Hi guys,
I'm one of the guys running the Ms. Pac-Man vs Ghosts competition, mainly working in the website.
What's with academics and Java?
This competition is run just by two: a postdoc and a phd student. Obviously we're not working on this full time (this is just a hobby), and we don't have the time nor the knowledge to open the competition to 20 programming languages between the two of us. In other words, we don't have the power of the aichallenge in servers or number of people. In fact, we just have one server at the moment for running the games! Plus the website hosted in Heroku. If more people wanted to help us we would be more than happy to allow more programming languages for the next iteration of the competition (this is run 2-3 times a year).
We decided to use just one programming language. I don't love Java, I don't hate it neither, but unfortunately is probably the most popular language in most universities and this is an academic competition (IEEE conference), so this is why we chose it. Correct me if I'm wrong, but I think most universities now start teaching Python and Java, and Python is much slower than Java (not that Java is fast, but is not as slow as Python, and in this kind of games tree search speed is important), so this is why we went with Java. However, by looking at the rankings of the aichallenge, I can see that C/C++ might have been a better option! I don't know if that's because C/C++ is more popular in the aichallenge, or because the best programmers do C/C++ and ended up in top of the rankings.

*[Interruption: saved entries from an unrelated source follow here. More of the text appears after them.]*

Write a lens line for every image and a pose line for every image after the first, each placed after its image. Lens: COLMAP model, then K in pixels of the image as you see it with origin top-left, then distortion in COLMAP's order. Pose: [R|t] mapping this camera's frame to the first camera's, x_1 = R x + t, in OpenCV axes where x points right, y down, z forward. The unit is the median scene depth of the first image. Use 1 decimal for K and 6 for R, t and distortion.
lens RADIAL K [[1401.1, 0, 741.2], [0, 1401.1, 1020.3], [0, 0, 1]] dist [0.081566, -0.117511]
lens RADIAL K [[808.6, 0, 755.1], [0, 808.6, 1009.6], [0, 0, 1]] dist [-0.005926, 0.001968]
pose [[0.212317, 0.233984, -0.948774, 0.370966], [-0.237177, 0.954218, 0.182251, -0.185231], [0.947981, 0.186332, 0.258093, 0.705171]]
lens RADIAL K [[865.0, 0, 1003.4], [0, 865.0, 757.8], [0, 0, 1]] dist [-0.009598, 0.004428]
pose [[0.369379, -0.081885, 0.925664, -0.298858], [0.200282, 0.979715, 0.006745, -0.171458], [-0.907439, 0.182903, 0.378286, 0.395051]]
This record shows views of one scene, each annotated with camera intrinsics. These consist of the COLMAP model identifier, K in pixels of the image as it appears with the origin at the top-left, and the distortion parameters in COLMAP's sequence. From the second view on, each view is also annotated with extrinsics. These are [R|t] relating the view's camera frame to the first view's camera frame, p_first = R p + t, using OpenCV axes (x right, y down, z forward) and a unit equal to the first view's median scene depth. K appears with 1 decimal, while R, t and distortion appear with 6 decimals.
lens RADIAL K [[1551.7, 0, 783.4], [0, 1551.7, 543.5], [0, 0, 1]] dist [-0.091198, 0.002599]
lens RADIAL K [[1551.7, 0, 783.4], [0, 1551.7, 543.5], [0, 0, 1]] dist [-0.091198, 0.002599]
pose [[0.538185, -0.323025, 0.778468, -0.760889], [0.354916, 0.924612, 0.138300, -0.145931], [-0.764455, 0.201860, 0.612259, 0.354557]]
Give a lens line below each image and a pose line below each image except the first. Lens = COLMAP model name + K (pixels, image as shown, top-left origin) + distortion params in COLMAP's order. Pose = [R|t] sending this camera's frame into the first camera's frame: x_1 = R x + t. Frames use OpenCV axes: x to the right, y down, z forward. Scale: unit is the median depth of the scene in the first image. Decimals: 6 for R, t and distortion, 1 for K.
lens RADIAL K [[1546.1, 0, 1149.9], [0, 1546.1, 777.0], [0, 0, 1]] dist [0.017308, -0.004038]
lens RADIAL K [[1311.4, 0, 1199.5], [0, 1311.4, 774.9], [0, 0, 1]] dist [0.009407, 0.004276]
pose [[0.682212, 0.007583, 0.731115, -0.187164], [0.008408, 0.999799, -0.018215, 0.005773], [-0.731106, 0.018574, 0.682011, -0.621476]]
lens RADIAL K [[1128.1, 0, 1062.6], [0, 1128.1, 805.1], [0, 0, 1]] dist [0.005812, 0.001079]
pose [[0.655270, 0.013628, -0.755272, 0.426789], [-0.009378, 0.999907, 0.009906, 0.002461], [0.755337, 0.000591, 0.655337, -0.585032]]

Would it kill them to allow java bytecode submissions?
You're right! JRuby, Jython, Scala, Clojure would be easy to integrate! But again, we don't have too much time right now to add new stuff. But if anyone wants to help you are more than welcome!
Anyway, they definitely need a better visualizer.
I totally agree! I wrote the javascript replays, and to be honest it was my first time writing something like this in Javascript, and it definitely can be improved. The game state representation is ultra heavy, but we'll improve it for the next iteration.
But c'mon guys, the algorithm and the heuristics are more important in this type of competitions, don't be Java haters and submit a controller!

BTW, when is the next aichallenge? Do you guys know the game that will be used?